The banner screaming ‘Lead Us Carles’ painted in massive blue letters was dutifully unfurled at every Bengaluru FC home game this season. Carles Cuadrat was handed the mantle last year after Albert Roca’s departure and had an imposing task on hand — every former Bengaluru manager had won at least one title a year and Cuadrat had to keep the streak going.
Bengaluru finished on top of the league stage, much like last year, scripting a memorable comeback win over NorthEast United FC and stormed into its second successive Indian Super League final.
A stern test awaited Bengaluru as it was pitted against the rampaging FC Goa, and in Cuadrat’s path stood his compadre, Sergio Lobera. The two of them have known each other for close to 20 years now, having cut their teeth at FC Barcelona.
Having emerged from the same school of learning, it is no surprise that both managers have a similar coaching philosophy. But Cuadrat had to slightly alter his style to counter the ferocious Goan attack. A tiki-taka based defensive approach would have seemed the obvious option to keep the Goans in check, but Cuadrat wanted his boys to go for the kill — as confirmed by skipper Sunil Chhetri post the game. The ploy could have easily backfired and Goa could have soared in another glittering goal-fest, but it was not to be.
Bengaluru’s backline stood strong and the game between the league’s two highest-scoring teams was late into extra-time when Rahul Bheke stormed into the box and nodded in Dimas Delgado’s corner. Bheke, a central defender on the night, is not a name you often see on the scoresheet, but he had the confidence to pull off the miracle because of the faith Cuadrat has in his boys. Bheke was the only Mumbaikar on the pitch and that he would score the winning goal just seemed fitting.
“I am the coach of Bengaluru because they think I can do things the right way. When (Albert) Roca left due to family issues, the players told the management that Carlos can do the job. From the first day, I have changed a few things from what we did last season and believed in our plan. I have been demanding a lot from the players. Maybe in the Super Cup, they may say no more! (laughs) ,” remarked Cuadrat post the final. With one trophy in the bag and the Super Cup just around the corner, Cuadrat now has the chance of becoming the first manager to win two titles in the same season for Bengaluru.
Corominas’ Bengaluru jinx continues
Ferran Corominas has been one of the most successful imports in the ISL. In two seasons, the former Espanyol striker has scored a staggering 34 goals in 40 matches, 16 of those coming this season. While he had eased his way past the eight other teams in the league, he was simply unable to score against Bengaluru this season. And that came to hurt Goa in the final. In fact, Corominas had scored a hat-trick when the sides first met last season, but he hasn’t scored since and Goa hasn’t won in the four ties that followed.
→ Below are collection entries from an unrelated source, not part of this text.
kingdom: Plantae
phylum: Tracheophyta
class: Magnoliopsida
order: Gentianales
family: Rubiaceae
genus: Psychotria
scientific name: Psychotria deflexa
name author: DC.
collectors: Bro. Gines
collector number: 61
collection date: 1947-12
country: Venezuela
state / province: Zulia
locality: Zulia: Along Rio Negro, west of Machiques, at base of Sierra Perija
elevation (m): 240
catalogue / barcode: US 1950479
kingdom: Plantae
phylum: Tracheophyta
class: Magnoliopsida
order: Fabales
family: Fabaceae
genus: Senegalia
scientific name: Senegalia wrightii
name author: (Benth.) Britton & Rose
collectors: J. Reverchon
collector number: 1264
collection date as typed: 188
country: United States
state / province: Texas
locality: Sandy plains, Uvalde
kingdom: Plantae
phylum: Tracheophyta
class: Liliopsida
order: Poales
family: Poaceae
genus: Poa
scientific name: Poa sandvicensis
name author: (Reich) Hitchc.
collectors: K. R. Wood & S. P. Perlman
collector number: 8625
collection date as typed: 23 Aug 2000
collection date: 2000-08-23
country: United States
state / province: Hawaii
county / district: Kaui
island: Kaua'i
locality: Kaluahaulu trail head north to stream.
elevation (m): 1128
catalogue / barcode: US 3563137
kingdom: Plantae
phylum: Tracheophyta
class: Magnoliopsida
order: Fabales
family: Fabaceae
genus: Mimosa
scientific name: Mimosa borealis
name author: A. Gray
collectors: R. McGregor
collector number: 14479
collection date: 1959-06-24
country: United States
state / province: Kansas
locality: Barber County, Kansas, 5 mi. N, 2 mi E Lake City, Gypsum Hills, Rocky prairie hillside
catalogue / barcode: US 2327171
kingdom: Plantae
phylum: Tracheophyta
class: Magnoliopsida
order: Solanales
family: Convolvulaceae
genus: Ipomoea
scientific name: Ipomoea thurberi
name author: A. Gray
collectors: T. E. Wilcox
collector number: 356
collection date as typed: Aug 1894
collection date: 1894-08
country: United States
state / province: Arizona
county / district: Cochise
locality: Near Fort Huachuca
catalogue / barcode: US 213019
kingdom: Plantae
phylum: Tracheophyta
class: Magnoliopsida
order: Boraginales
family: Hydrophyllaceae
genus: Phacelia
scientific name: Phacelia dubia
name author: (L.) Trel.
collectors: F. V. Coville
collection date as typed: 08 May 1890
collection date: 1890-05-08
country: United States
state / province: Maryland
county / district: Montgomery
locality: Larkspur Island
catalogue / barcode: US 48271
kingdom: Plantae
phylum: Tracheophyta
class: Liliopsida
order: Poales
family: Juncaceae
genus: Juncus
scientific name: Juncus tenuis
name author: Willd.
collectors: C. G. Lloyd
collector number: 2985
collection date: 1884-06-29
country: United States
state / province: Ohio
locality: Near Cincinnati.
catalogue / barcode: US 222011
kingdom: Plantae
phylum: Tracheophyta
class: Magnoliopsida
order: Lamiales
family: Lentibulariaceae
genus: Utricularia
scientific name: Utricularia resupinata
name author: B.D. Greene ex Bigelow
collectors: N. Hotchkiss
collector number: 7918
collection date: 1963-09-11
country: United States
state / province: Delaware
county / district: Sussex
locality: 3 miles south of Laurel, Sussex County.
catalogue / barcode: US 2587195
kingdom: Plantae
Wooden spoon for Chennaiyin
While Bengaluru and Goa, along with NorthEast United FC, were the top clubs this season, last year’s champion Chennaiyin FC struggled to remain relevant. The two-time champion finished with the wooden spoon, managing to win all of two games. From the high of winning the league last year to claiming an unwanted record of the lowest points won in an ISL edition (9), the oscillation is stark.
Chennaiyin managed to retain the core from last season’s triumph, including the Brazilian duo of Mailson Alves and Raphael Augusto, but was unable to replicate the success on the pitch. The side failed collectively and there was little to talk about. Coach John Gregory cut a sorry figure towards the latter stages of the league and when asked what he would have done differently, he simply quipped, “everything.” The Englishman, though, won’t be around for long as his contract runs out this year and he has no plans of extending his stay.
Lack of attendance a worrying factor
Lobera had praised the league and its functioning after the final, but the ISL was found wanting in terms of attendance figures this season. Despite an eventful season that saw many exciting players such as Michael Soosairaj and Sahal Abdul Samad storm into the limelight and the arrival of global icons such as Tim Cahill, the in-stadia attendance during the league stage dipped by 19.4 percent, a fall of close to 2.5 lakh.
The organisers, on their part, had campaigns such as ‘Fan Banna Padega,’ but it did not translate to increased numbers. Bengaluru’s arrival to the ISL gave the league a massive boost in terms of numbers, and perhaps, if the Kolkata clubs — East Bengal and Mohun Bagan — do indeed join the league next year, we can expect an upswing in attendance.
While a cloud of uncertainty hangs over the structure of the upcoming Indian football season, Bengaluru’s triumph stresses on the point that I-League clubs are no lesser than their ISL counterparts. To pocket the title, finish on top of the league stage, and make it to two finals in its first two seasons shows the side’s tenacity and gives hope, that if I-League clubs do join the ISL, it’s going to be one helluva contest.